270 personnes ont été tuées, la plupart exécutées par balles, lors de la prise d’un gisement de gaz par les djihadiste de l’Etat Islamique. Ce groupe islamiste, plus radical qu’Al Qu’Aïda, sème la terreur en Syrie et en Irak: crucifixion, lapidation des femmes, exécutions sommaires.

les agences humanitaires taxent l'onu d'inefficacité en syrie
les agences humanitaires taxent l'onu d'inefficacité en syrie © reuters

C’est l’une des pires atrocités commises par le groupe ultra radical Etat islamique en Irak et au Levant. Lors de la prise du gisement gazier de Chaer, dans la province de Homs, les combattants islamistes ont massacré les ouvriers et les gardes du site. Ils se sont ensuite filmés en montrant les cadavres mutilés.

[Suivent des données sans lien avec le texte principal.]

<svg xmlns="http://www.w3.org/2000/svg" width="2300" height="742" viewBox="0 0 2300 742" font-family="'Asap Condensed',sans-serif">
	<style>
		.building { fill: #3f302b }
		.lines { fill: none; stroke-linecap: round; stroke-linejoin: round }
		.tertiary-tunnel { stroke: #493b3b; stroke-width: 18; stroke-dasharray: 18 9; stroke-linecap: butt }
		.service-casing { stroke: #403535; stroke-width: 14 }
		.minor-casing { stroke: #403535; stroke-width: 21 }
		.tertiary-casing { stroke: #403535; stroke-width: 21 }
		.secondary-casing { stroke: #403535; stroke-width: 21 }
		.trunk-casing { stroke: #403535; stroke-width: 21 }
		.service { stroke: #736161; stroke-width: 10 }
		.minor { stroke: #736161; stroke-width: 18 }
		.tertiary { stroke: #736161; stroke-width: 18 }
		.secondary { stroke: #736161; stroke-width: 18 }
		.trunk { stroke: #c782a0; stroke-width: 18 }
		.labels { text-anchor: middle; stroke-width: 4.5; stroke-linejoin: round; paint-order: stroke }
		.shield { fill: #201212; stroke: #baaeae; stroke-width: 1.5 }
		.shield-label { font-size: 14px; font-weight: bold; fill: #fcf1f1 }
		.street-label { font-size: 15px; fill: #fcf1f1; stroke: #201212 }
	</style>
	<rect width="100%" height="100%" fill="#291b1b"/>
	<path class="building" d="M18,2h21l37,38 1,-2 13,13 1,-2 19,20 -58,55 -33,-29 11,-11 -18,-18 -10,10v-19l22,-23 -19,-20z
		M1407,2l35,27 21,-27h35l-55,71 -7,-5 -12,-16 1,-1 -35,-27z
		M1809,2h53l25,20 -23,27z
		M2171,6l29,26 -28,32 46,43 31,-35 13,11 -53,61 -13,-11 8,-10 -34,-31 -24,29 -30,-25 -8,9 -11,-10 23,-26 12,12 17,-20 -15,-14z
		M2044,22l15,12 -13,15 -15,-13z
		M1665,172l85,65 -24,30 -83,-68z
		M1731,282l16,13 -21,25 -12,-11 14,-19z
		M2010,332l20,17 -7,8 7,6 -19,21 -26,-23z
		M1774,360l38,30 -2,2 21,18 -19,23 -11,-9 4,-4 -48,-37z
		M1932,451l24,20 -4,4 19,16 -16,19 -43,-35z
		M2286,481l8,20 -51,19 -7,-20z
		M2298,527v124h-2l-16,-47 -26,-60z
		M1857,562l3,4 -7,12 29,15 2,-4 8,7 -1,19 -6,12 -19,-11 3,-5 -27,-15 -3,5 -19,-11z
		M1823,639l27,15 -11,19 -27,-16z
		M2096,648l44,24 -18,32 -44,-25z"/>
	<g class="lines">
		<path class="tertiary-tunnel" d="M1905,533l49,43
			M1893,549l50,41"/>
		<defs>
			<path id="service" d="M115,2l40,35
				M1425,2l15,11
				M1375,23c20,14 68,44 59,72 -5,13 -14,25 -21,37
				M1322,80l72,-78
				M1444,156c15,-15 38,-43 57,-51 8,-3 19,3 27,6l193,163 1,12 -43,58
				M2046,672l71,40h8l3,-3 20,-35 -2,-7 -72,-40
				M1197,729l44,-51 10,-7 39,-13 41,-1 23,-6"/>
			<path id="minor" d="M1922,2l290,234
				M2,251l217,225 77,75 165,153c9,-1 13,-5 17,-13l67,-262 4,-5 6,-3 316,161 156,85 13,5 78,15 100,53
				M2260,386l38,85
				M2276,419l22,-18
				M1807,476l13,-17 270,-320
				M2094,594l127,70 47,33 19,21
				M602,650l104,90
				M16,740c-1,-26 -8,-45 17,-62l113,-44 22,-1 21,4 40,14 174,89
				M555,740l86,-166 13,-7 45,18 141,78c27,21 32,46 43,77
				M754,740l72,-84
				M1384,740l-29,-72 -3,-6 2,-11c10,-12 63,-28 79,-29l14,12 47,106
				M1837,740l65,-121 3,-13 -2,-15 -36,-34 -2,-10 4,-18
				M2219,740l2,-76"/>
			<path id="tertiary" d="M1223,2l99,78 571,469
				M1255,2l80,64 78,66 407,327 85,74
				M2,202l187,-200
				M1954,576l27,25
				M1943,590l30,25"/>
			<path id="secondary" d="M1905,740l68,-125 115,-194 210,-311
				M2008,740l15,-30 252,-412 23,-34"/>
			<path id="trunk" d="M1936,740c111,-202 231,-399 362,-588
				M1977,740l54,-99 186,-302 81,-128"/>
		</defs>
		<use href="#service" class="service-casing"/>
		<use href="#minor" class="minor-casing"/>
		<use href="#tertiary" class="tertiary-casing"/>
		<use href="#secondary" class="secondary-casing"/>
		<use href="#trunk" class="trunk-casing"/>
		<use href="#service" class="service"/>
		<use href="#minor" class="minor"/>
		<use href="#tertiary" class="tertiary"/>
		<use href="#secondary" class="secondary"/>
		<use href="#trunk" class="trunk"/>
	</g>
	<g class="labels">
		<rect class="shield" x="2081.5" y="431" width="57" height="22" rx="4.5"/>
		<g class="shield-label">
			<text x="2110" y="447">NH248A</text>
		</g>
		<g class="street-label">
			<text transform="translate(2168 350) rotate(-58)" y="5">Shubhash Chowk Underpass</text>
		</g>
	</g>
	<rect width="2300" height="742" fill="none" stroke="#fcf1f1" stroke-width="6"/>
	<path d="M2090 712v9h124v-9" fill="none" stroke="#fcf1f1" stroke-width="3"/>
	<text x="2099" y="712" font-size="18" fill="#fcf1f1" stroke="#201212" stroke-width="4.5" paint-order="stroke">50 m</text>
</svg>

La plupart des victimes sont issues des villages alaouites de Homs, communauté minoritaire à laquelle appartient Bachar el Assad. Un affrontement a lieu, en ce moment, avec les forces du régime syrien, qui tentent de reprendre le gisement gazier.

Ce groupe de l’EIIL, extrêmement hégémonique, s’oppose tant aux troupes du régime syrien notamment pour mettre la main sur les gisements de gaz et de pétrole, qu’aux rebelles qui combattent les troupes du régime.